Multi-label
Precision/Recall and f-scores all work for multi-label classification, although they have bad qualities in unbalanced classes.
Unbalanced class problems
🏗
Calibration
In the context of binary classification, calibration refers to the process of transforming the output scores from a binary classifier to class probabilities. If we think of the classifier as a “black box” that transforms input data into a score, we can think of calibration as a post-processing step that converts the score into a probability of the observation belonging to class 1.
The scores from some classifiers can already be interpreted as probabilities (e.g. logistic regression), while the scores from some classifiers require an additional calibration step before they can be interpreted as such (e.g. support vector machines).
He recommends the tutorial Huang et al. (2020) and associated github.
Metric Zoo
One of the less abstruse summaries of these is the scikit-learn classifier loss page, which includes both formulae and verbal descriptions.
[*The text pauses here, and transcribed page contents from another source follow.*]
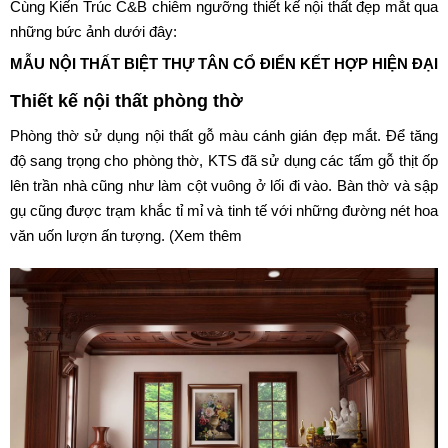
Cùng Kiến Trúc C&B chiêm ngưỡng thiết kế nội thất đẹp mắt qua
những bức ảnh dưới đây:
MẪU NỘI THẤT BIỆT THỰ TÂN CỔ ĐIỂN KẾT HỢP HIỆN ĐẠI
Thiết kế nội thất phòng thờ
Phòng thờ sử dụng nội thất gỗ màu cánh gián đẹp mắt. Để tăng
độ sang trọng cho phòng thờ, KTS đã sử dụng các tấm gỗ thịt ốp
lên trần nhà cũng như làm cột vuông ở lối đi vào. Bàn thờ và sập
gụ cũng được trạm khắc tỉ mỉ và tinh tế với những đường nét hoa
văn uốn lượn ấn tượng. (Xem thêm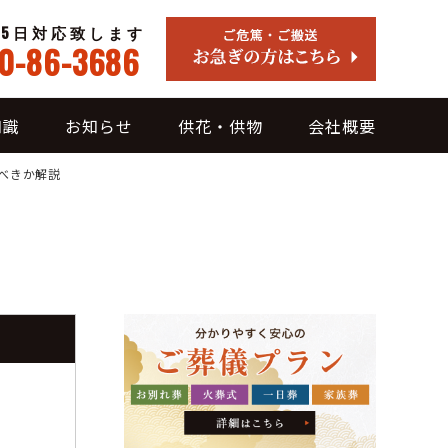
65日対応致します
0-86-3686
知識
お知らせ
供花・供物
会社概要
べきか解説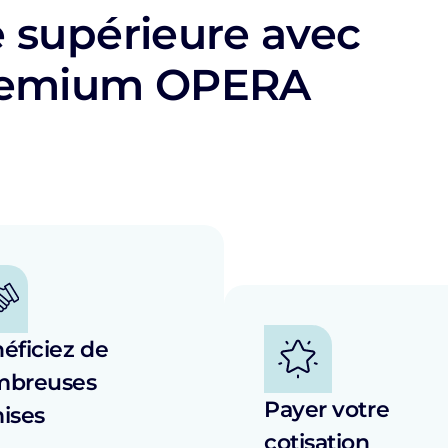
e supérieure avec
premium OPERA
éficiez de
mbreuses
Payer votre
ises
cotisation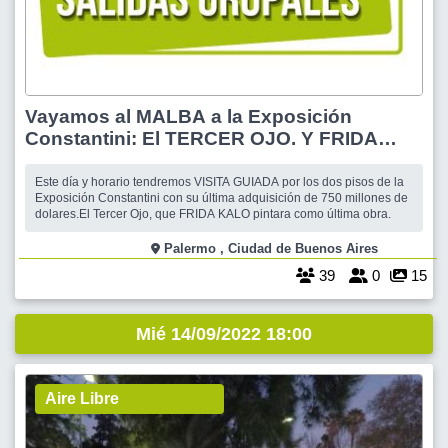
Vayamos al MALBA a la Exposición
Constantini: El TERCER OJO. Y FRIDA
KALO
Este día y horario tendremos VISITA GUIADA por los dos pisos de la
Exposición Constantini con su última adquisición de 750 millones de
dolares.El Tercer Ojo, que FRIDA KALO pintara como última obra.
Palermo , Ciudad de Buenos Aires
39
0
15
Mié 14/09/2022 18:00
Aire Libre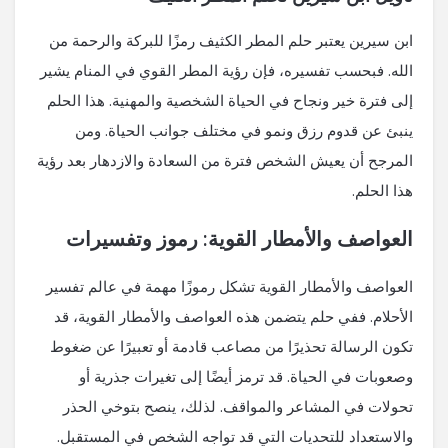
ابن سيرين يعتبر حلم المطر الكثيف رمزًا للبركة والرحمة من
الله. فبحسب تفسيره، فإن رؤية المطر القوي في المنام يشير
إلى فترة خير ونجاح في الحياة الشخصية والمهنية. هذا الحلم
ينبئ عن قدوم رزق ونمو في مختلف جوانب الحياة. ومن
المرجح أن يعيش الشخص فترة من السعادة والازدهار بعد رؤية
هذا الحلم.
العواصف والأمطار القوية: رموز وتفسيرات
العواصف والأمطار القوية تشكل رموزًا مهمة في عالم تفسير
الأحلام. ففي حلم يتضمن هذه العواصف والأمطار القوية، قد
تكون الرسالة تحذيرًا من مصاعب قادمة أو تعبيرًا عن ضغوط
وصعوبات في الحياة. قد ترمز أيضًا إلى تغيرات جذرية أو
تحولات في المشاعر والمواقف. لذلك، ينصح بتوخي الحذر
والاستعداد للتحديات التي قد تواجه الشخص في المستقبل.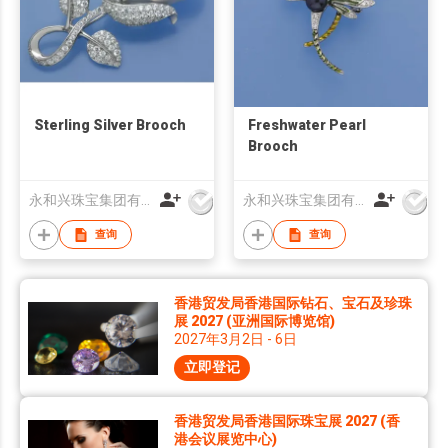
Sterling Silver Brooch
Freshwater Pearl
Brooch
永和兴珠宝集团有限公司
永和兴珠宝集团有限公司
查询
查询
香港贸发局香港国际钻石、宝石及珍珠
展 2027 (亚洲国际博览馆)
2027年3月2日 - 6日
立即登记
香港贸发局香港国际珠宝展 2027 (香
港会议展览中心)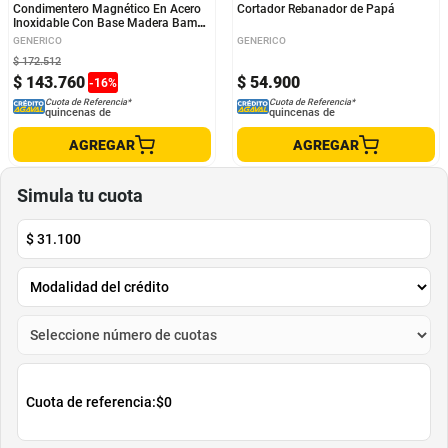
Condimentero Magnético En Acero
Cortador Rebanador de Papá
Inoxidable Con Base Madera Bambú
X 4 Color Azul
GENERICO
GENERICO
$
172
.
512
$
143
.
760
$
54
.
900
-
16
%
Cuota de Referencia*
Cuota de Referencia*
quincenas de
quincenas de
AGREGAR
AGREGAR
Simula tu cuota
$
31.100
Cuota de referencia:
$0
The Pirates guide to various scores provides an easy introduction.
Matthews correlation coefficient
Due to Matthews (Matthews 1975) This is the first choice for seamlessly handling multi-label problems, since its behaviour is reasonable for 2 class or multi class, balanced or unbalanced, and it’s computationally cheap. Unless you have a vastly different importance for your classes, this is a good default.
However, it is not differentiable with respect to classification certainties, so you can’t use it as, e.g., a target in neural nets; Therefore you use surrogate measures which are differentiable and use this to track your progress.
2-class case
Take your \(2 \times 2\). confusion matrix of true positive, false positives etc.
\[ {\text{MCC}}={\frac {TP\times TN-FP\times FN}{{\sqrt {(TP+FP)(TP+FN)(TN+FP)(TN+FN)}}}} \]
\[ |{\text{MCC}}|={\sqrt {{\frac {\chi ^{2}}{n}}}} \]
Multiclass case
Take your \(K \times K\) confusion matrix \(C\), then
\[ {\displaystyle {\text{MCC}}={\frac {\sum _{k}\sum _{l}\sum _{m}C_{kk}C_{lm}-C_{kl}C_{mk}}{{\sqrt {\sum _{k}(\sum _{l}C_{kl})(\sum _{k'|k'\neq k}\sum _{l'}C_{k'l'})}}{\sqrt {\sum _{k}(\sum _{l}C_{lk})(\sum _{k'|k'\neq k}\sum _{l'}C_{l'k'})}}}}} \]
ROC/AUC
Receiver Operator Characteristic/Area Under Curve. Supposedly dates back to radar operators in the mid-century. (Matthews 1975) talk about the AUC for radiology; Supposedly (Matthews 1975)introduced it to machine learning, but I haven’t read the article in question. Allows you to trade off importance of false positive/false negatives.
Cross entropy
I’d better write down form for this, since most ML toolkits are curiously shy about it.
Let \(x\) be the estimated probability and \(z\) be the supervised class label. Then the binary cross entropy loss is
\[ \ell(x,z) = -z\log(x) - (1-z)\log(1-x) \]
If \(y=\operatorname{logit}(x)\) is not a probability but a logit, then the numerically stable version is
\[ \ell(y,z) = \max\{y,0\} - y + \log(1+\exp(-|x|)) \]
f-measure et al
🏗
Philosophical connection to semantics
Since semantics is what humans call classifiers.